[[ Provided text open ]]

The debate also obscured the new law’s other improvements in the Medicare program and other services for many Medicare beneficiaries, such as improvements in long-term care coverage.

Specifically, the law:

  • Improves Medicare coverage for preventive services. The law creates new coverage for an annual wellness visit and eliminates copayments and deductibles for preventive services. These improvements will enable people with Medicare coverage to better manage their own health, and increased use of preventive services will result in program savings over time.
  • Establishes discounted drug prices for individuals who hit the so-called “doughnut hole” in the Medicare Part D benefit. Individuals enrolled in Medicare Part D who have high prescription drug needs will save up to $1,500 on their drug costs instead of paying the full cost of their medications once they hit a preset limit.
  • Improves access to primary care physicians. The law increases Medicare payments for primary care services by 10 percent.
  • Extends the solvency of the Hospital Insurance Trust Fund by an additional 12 years. This trust fund finances hospital services and other care for people with Medicare coverage. This trust fund now has sufficient assets to cover the cost of care through 2029.

[[ Provided text closed ]]

Problem to work on: Rewrite the part of the Medicare law text starting at "The debate also" and ending at "a preset limit.", changing "preventive services" to "preventive care" throughout.

[[ The data open ]]

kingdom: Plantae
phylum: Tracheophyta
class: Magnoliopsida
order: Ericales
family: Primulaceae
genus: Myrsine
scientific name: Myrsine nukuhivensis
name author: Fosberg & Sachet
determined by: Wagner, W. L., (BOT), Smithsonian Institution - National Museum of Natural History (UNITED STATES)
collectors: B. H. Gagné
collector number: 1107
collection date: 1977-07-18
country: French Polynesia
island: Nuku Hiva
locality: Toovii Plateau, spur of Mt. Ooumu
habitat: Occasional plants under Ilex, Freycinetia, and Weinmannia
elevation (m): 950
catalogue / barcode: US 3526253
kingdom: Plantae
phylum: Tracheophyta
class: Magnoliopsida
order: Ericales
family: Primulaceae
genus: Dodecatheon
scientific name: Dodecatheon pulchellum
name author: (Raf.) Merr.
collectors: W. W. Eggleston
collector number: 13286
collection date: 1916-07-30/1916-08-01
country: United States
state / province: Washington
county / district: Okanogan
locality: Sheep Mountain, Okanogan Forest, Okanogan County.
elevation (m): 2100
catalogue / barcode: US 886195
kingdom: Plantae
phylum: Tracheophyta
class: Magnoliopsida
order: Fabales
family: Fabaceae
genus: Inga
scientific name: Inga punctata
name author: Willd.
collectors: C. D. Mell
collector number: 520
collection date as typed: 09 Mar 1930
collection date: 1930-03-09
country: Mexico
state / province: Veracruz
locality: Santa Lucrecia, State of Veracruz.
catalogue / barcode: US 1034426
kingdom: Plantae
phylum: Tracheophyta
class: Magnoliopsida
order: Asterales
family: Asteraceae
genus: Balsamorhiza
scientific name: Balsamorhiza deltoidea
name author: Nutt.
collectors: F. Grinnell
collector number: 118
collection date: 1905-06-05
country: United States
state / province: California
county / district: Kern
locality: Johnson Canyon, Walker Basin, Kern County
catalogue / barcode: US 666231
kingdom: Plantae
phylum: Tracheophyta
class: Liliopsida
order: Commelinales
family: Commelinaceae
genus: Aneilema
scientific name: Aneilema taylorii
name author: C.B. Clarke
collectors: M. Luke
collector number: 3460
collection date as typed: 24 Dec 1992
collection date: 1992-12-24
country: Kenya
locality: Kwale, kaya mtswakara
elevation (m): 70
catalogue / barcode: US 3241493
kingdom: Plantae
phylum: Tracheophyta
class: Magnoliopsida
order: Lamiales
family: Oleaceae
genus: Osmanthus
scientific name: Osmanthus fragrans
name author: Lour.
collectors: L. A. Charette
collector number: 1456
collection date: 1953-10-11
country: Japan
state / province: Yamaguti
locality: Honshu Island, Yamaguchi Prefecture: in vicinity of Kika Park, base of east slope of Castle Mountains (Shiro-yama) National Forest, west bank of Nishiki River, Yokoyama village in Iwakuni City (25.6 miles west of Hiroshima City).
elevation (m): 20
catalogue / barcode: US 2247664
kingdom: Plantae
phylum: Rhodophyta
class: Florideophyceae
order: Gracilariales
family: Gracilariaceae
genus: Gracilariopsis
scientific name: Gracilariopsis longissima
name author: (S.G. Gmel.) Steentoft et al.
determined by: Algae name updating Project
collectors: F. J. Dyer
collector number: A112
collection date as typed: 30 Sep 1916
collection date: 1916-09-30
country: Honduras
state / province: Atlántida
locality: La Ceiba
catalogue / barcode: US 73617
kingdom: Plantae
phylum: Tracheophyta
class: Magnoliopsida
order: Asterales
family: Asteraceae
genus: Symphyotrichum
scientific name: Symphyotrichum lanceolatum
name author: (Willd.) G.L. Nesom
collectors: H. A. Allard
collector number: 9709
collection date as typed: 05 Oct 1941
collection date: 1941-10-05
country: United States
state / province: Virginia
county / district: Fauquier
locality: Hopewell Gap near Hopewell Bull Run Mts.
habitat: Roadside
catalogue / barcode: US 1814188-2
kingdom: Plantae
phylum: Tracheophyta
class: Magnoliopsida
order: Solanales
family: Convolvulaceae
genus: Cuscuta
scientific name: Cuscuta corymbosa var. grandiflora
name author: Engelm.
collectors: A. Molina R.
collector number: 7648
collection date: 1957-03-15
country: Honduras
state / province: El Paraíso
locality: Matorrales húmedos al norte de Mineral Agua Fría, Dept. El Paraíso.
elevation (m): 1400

[[ The data closed ]]

Solution:
The debate also obscured the new law’s other improvements in the Medicare program and other services for many Medicare beneficiaries, such as improvements in long-term care coverage.

Specifically, the law:

  • Improves Medicare coverage for preventive care. The law creates new coverage for an annual wellness visit and eliminates copayments and deductibles for preventive care. These improvements will enable people with Medicare coverage to better manage their own health, and increased use of preventive care will result in program savings over time.
  • Establishes discounted drug prices for individuals who hit the so-called “doughnut hole” in the Medicare Part D benefit. Individuals enrolled in Medicare Part D who have high prescription drug needs will save up to $1,500 on their drug costs instead of paying the full cost of their medications once they hit a preset limit.